The absence of any guardrails for wolves in these states reminds us that demonizing these creatures must end. These extraordinary animals bring ecological benefits to western ecosystems and economic activity to gateway communities near the borders of our national parks. Yes, on rare occasions, wolves do kill sheep and calves, and we hate to see that, too. We sympathize with the ranchers and the domesticated animals, and we want to be sure safeguards are in place to prevent it from happening to the greatest extent possible.
But rare attacks on livestock are no excuse for a license to kill wolves. Under the pretense of “marauding wolves,” Congress may soon take up H.R. 845, introduced by Rep. Lauren Boebert, R-Colo., and S. 1306, introduced by Sen. Ron Johnson, R-Wis., to remove federal protections for wolves across their range outside of the Northern Rockies.

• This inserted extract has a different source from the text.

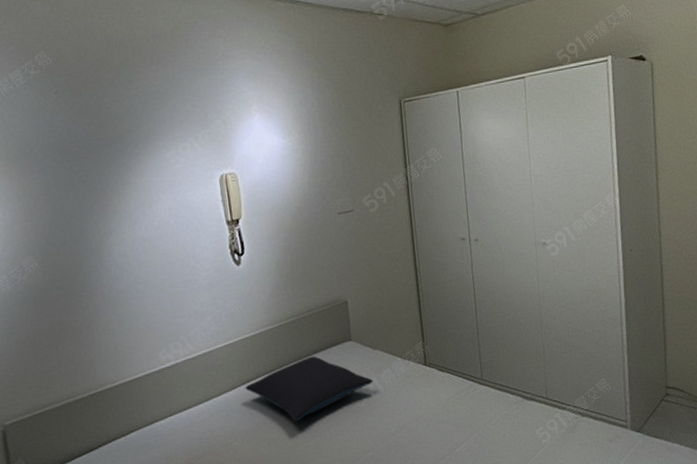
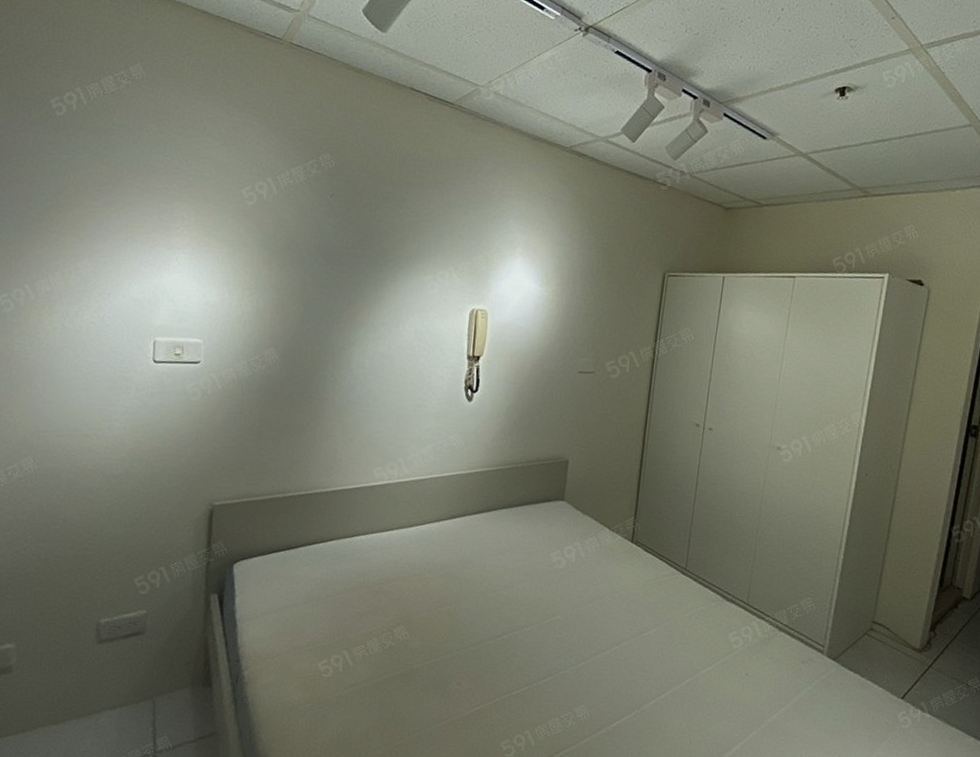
pillow: present [245,356,374,422] -> none [449,507,577,568]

After the delisting experiment in the Northern Rockies failed so badly—as evinced by Judge Molloy’s rebuke of the U.S. Fish and Wildlife Service, which allowed those states to run wild with extreme anti-wolf policies—we should not replicate that same politically driven delisting for wolves in other states. Doing so would only put more wolves at risk from states that aren’t acting rationally on wolf management.
Let’s celebrate this indictment of Roberts. But let’s also remember what we must do to protect wolves in the wild right now from being chased down with dogs and snowmobiles, snared by the neck, and hunted with the aid of night-vision goggles.
There are about 6,000 wolves across tens of millions of acres in the West and Midwest. That’s about as many wolves as there are human residents of the small rural town of Ranchette, Wyo. If those 6,000 residents were scattered across tens of millions of acres in 20 states, census takers could miss them, and nobody would even notice.
Put in that context, we are talking about a relative handful of wolves in a vast nation of 330 million people—a vestige of their former numbers before European settlement of the continent.
Though they number so few, every one of them counts, certainly by the measure of the Maker. Can we let these animals have some running room and stop spewing hate toward them? They are part of Earthly creation.
Wayne Pacelle is president of Animal Wellness Action and the Center for a Humane Economy and a two-time New York Times best-selling author.